Yes and no. I think you do have to mention those individuals, but not for the reasons they are traditionally talked about—not as being the pioneers, or the know-it-alls or the standard-bearers of urbanism. Jane Jacobs is someone I see as an ally, for her constant fighting with Moses. But when you think about people like Moses or Le Corbusier and other big-name urban-design visionaries, it’s best to bring up the mistakes that they made and show how those mistakes have resulted in some huge issues.

When I bring up hip hop and architecture, most people say they are two totally unrelated things and shouldn’t be talked about in the same space. But people really need to understand that architects create more than just bricks and mortar; we create incubators of culture. So, if we don't take the time to understand the people we’re building for, we’ll create something that, 40 years from now, will make people hate that culture and will try to wash their hands of it.  

Why is place important, in terms of the location of this museum?

It’s being built in the Melrose community of South Bronx, the most impoverished community in the state of New York. So this museum can be some type of anchor for development in the community. There are some concerns that community members have—and we have the same—about gentrification. We’re pondering the question of how to create a museum that’s open to the lifestyle of the Bronx community.

One of the big things the museum is looking to do is provide not just construction jobs, but non-construction jobs to allow people to make money from the project and combat this idea of gentrification. Gentrification happens when the people living in the community don’t have access to higher sources of revenue. So with the museum coming, we definitely want to give people jobs, [even] working with curators to create the museum or its exhibits. These are the people who have the most in-depth knowledge. A lot of them, unfortunately, have not had the opportunity to go to college. But they have lived and breathed hip hop.  

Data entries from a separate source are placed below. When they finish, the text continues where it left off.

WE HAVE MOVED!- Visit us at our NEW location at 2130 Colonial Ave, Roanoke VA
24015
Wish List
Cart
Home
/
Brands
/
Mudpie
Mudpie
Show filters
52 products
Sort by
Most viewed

During the design cypher, we had people learning how they can take a sketch and turn it into a 3D model. We had the software company Autodesk come out to do free 3D printing of their models. So people made Universal Hip Hop Museum keychains—just a simple idea, but this could be something that can be scaled up so that the community can produce items that can be sold in the museum’s gift shop. This is all directly related to hip hop, where people have been altering technology to produce something so that they’re not just consumers.

What is the significance of using the Bronx courthouse building?

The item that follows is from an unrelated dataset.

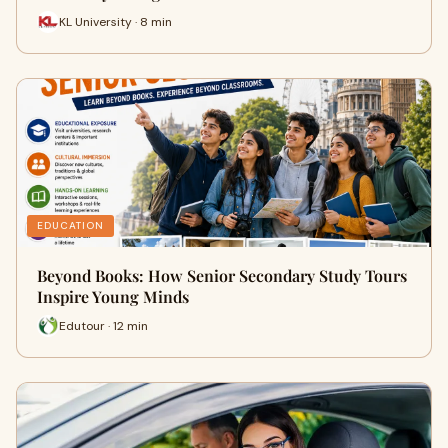
KL University · 8 min
EDUCATION
Beyond Books: How Senior Secondary Study Tours
Inspire Young Minds
Edutour · 12 min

One of interesting things about the building itself, this is where the Bronx officially became a borough—the court case heard that made the Bronx a borough happened in this building. But more interestingly, there was a guy from Soulsonic Force who talked at the design cypher about being arrested as a kid and brought to the courthouse. The jail was in a basement and he talked about being beaten at the courthouse in the basement and then released. He felt that it was empowering that hip hop was reclaiming this space that was once a roadblock, turning it into something that can benefit the community. That was really powerful.